### Direction 1
Output the part of the article on Provjereno that starts with "Provjereno showcases investigative" and goes on through "Mato Barišić (2007–present)", with no changes.

— start of Text to read —

Provjereno is a Croatian investigative journalism television news magazine that is broadcast on Nova TV. The show was launched in 2007, and airs Thursdays at 10 pm. It is hosted by Ivana Paradžiković.

Provjereno showcases investigative journalism reports which focus on social and political problems in Croatia, but is also well known for its experimental reports and its occasionally more light-hearted segments.

Because the show often deals with corruption and crime, over the years many of the journalists have received threats. Despite this Provjereno is credited with exposing many cases of crime, corruption and governmental negligence in Croatia.

Format
Provjereno follows the typical television news magazine format and features four stories every episode. Each story is introduced by the presenter after which the story segment itself is shown.

History
Provjereno began airing in September 2007 and was, for its first two seasons, hosted by Marija Miholjek. In 2009 Ivana Paradžiković took over as host and managing editor of the show.

Journalists and staff
Current
 Mato Barišić (2007–present)
 Ema Branica (2008–present)
 Danka Derifaj (2007–present)
 Maja Medaković (2009–present)
 Domagoj Mikić (2012–present)

— end of Text to read —
— start of Records to use —

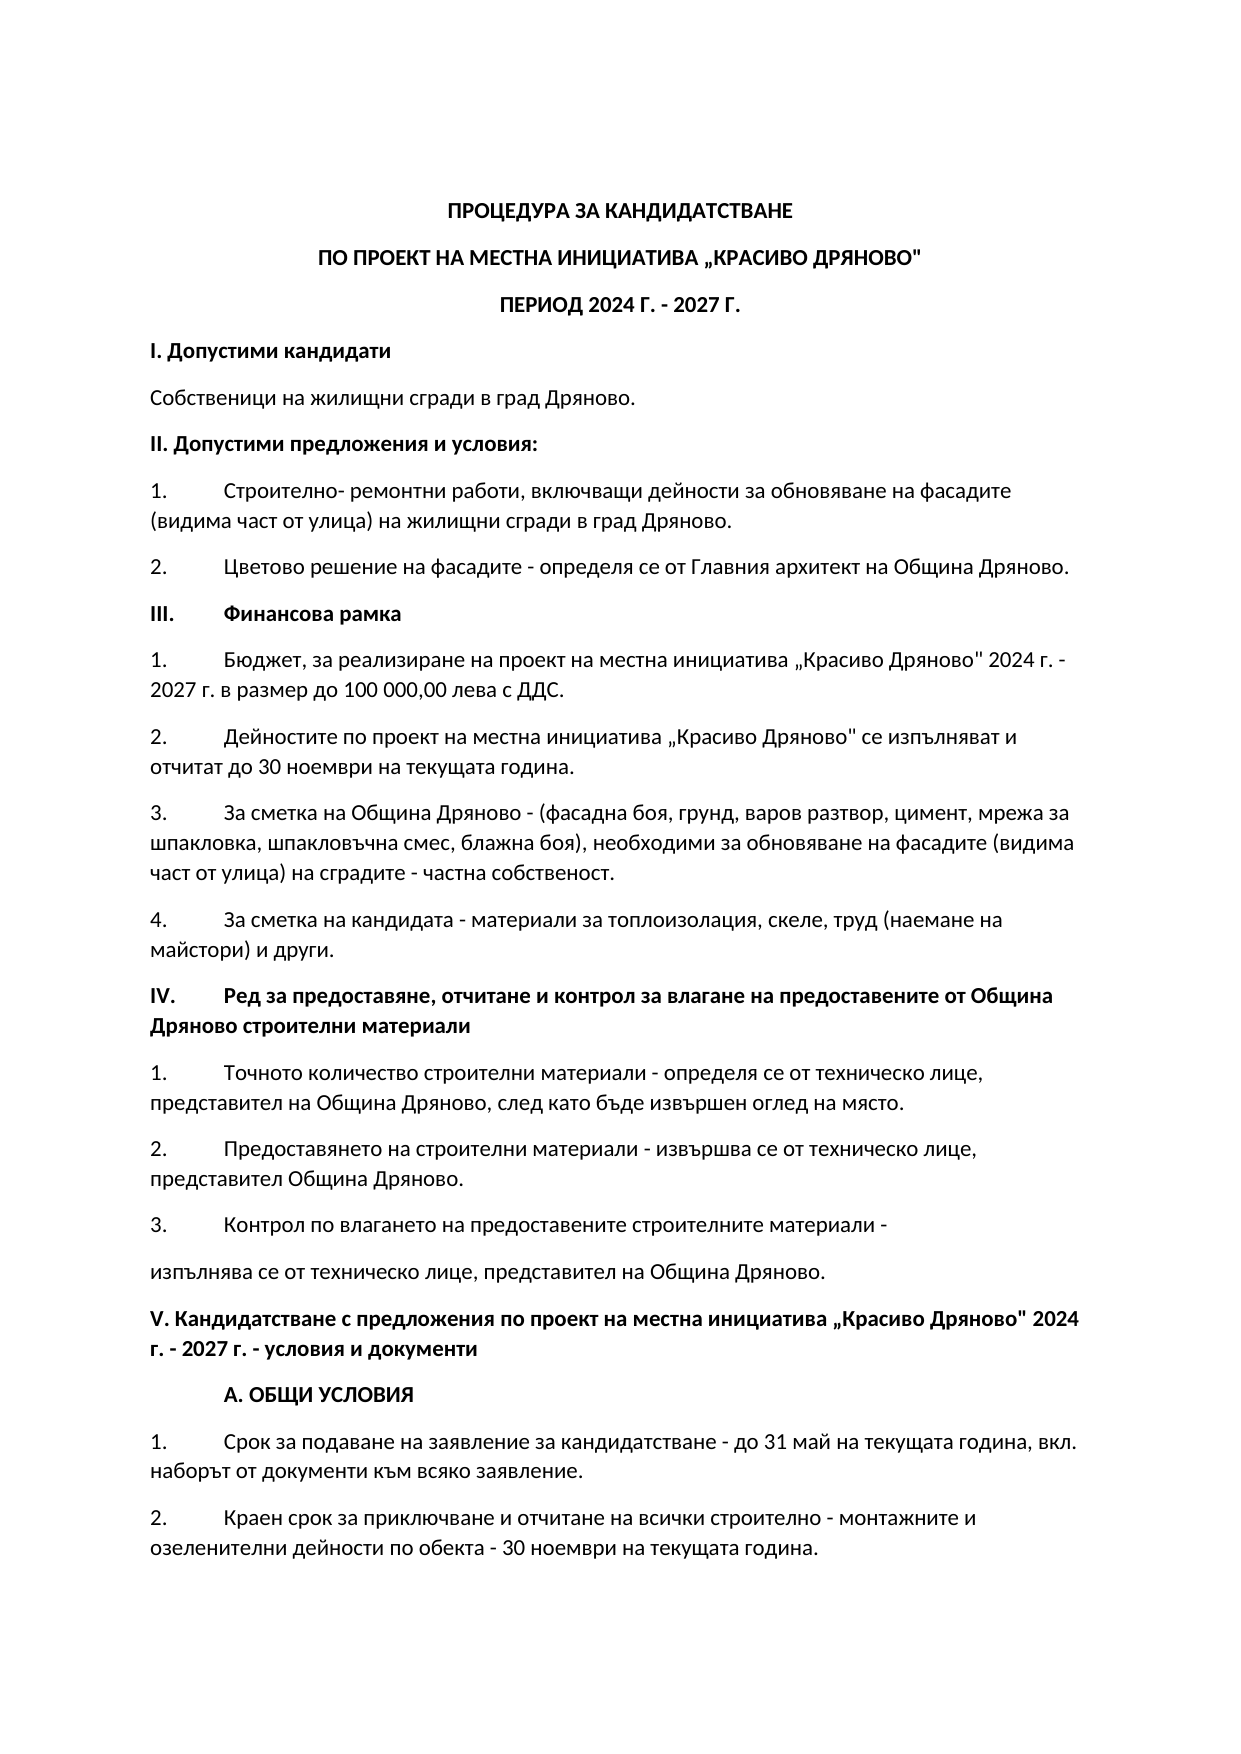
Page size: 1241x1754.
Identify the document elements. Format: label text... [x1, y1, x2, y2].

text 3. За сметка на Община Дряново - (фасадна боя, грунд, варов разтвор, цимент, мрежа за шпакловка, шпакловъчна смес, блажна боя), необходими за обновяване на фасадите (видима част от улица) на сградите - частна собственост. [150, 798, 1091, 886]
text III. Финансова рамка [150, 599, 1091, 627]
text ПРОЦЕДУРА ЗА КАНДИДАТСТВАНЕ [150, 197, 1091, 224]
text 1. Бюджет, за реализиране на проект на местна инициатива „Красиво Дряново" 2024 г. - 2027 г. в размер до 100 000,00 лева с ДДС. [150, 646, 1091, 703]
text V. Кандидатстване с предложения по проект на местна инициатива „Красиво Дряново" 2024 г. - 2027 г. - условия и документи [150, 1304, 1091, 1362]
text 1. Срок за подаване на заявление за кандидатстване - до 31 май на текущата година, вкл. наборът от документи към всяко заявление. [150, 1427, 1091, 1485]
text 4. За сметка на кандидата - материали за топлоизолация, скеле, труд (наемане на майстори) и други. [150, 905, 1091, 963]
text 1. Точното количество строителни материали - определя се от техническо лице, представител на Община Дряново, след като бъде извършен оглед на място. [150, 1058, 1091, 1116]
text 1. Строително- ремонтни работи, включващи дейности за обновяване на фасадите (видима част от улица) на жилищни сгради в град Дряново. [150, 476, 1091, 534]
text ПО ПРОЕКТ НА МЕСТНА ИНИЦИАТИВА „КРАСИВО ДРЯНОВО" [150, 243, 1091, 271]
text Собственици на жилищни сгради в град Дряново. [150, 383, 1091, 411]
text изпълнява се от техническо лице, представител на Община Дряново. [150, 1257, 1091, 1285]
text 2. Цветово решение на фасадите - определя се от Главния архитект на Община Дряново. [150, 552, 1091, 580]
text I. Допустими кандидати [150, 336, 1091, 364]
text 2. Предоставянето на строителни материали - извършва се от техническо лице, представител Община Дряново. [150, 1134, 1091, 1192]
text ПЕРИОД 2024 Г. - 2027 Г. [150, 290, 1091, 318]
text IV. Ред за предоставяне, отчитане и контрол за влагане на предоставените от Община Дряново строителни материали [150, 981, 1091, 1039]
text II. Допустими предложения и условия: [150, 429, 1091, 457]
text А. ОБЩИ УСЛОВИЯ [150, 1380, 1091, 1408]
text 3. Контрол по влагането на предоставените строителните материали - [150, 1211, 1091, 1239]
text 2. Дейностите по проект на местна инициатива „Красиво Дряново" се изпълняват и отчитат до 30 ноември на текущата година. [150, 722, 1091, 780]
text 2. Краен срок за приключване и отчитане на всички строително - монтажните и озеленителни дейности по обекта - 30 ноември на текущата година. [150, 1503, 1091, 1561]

— end of Records to use —
— start of Records to use —

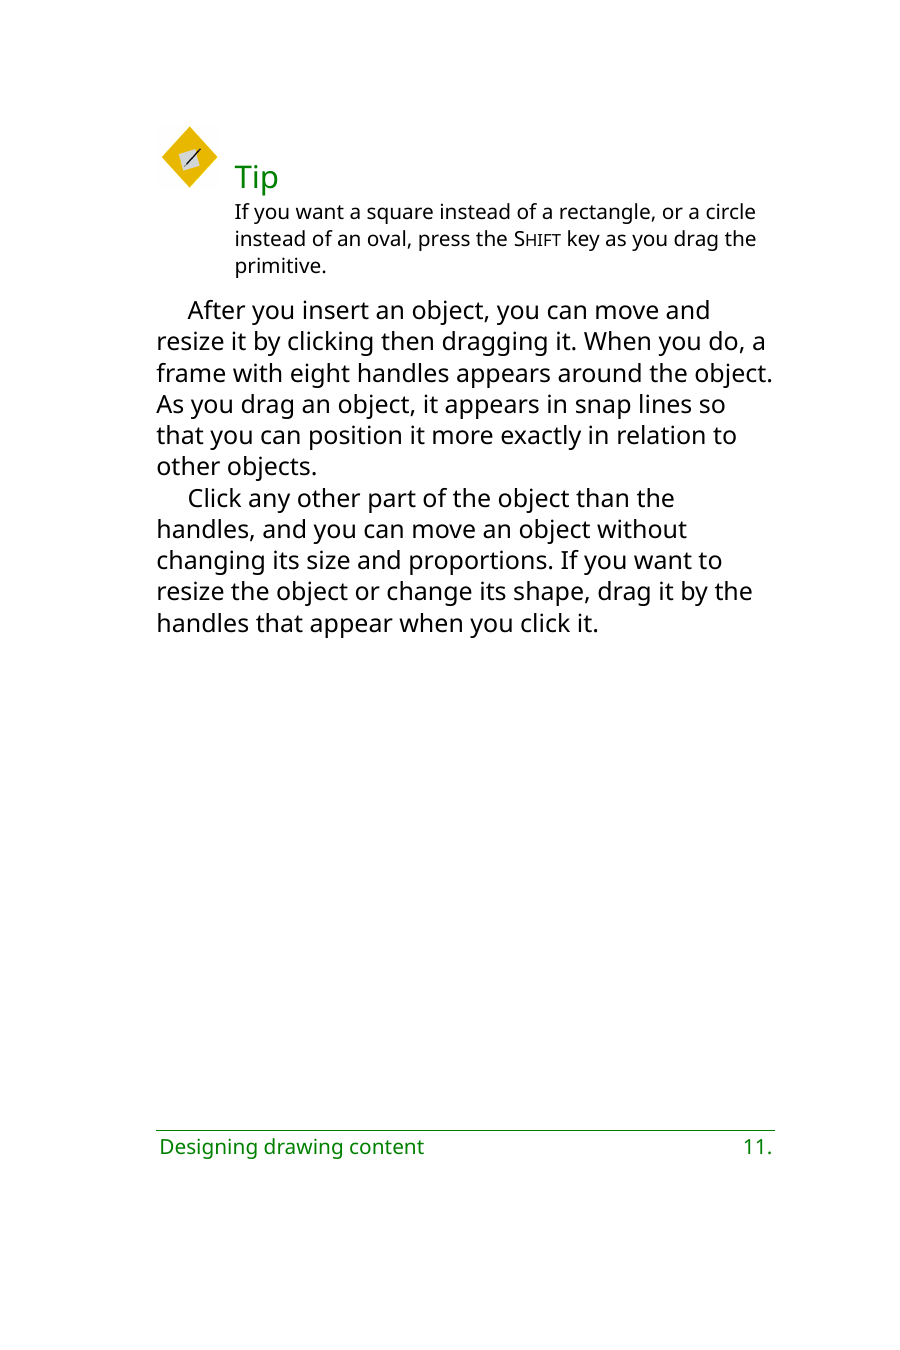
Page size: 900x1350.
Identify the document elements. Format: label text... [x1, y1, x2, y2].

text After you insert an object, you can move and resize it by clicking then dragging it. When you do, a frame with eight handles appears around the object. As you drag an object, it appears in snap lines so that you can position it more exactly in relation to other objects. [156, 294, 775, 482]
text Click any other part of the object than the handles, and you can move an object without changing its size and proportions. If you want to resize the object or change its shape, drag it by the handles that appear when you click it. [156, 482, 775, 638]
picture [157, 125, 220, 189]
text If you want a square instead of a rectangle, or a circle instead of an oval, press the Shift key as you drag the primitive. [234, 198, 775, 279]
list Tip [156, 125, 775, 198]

— end of Records to use —

### Direction 2
Return verbatim the rows starting with the line with "Page size: 1241x1754." and going on through the line with "text 4. За сметка", including both of those lines.

### Complete output 1
Provjereno showcases investigative journalism reports which focus on social and political problems in Croatia, but is also well known for its experimental reports and its occasionally more light-hearted segments.

Because the show often deals with corruption and crime, over the years many of the journalists have received threats. Despite this Provjereno is credited with exposing many cases of crime, corruption and governmental negligence in Croatia.

Format
Provjereno follows the typical television news magazine format and features four stories every episode. Each story is introduced by the presenter after which the story segment itself is shown.

History
Provjereno began airing in September 2007 and was, for its first two seasons, hosted by Marija Miholjek. In 2009 Ivana Paradžiković took over as host and managing editor of the show.

Journalists and staff
Current
 Mato Barišić (2007–present)

### Complete output 2
Page size: 1241x1754.
Identify the document elements. Format: label text... [x1, y1, x2, y2].

text 3. За сметка на Община Дряново - (фасадна боя, грунд, варов разтвор, цимент, мрежа за шпакловка, шпакловъчна смес, блажна боя), необходими за обновяване на фасадите (видима част от улица) на сградите - частна собственост. [150, 798, 1091, 886]
text III. Финансова рамка [150, 599, 1091, 627]
text ПРОЦЕДУРА ЗА КАНДИДАТСТВАНЕ [150, 197, 1091, 224]
text 1. Бюджет, за реализиране на проект на местна инициатива „Красиво Дряново" 2024 г. - 2027 г. в размер до 100 000,00 лева с ДДС. [150, 646, 1091, 703]
text V. Кандидатстване с предложения по проект на местна инициатива „Красиво Дряново" 2024 г. - 2027 г. - условия и документи [150, 1304, 1091, 1362]
text 1. Срок за подаване на заявление за кандидатстване - до 31 май на текущата година, вкл. наборът от документи към всяко заявление. [150, 1427, 1091, 1485]
text 4. За сметка на кандидата - материали за топлоизолация, скеле, труд (наемане на майстори) и други. [150, 905, 1091, 963]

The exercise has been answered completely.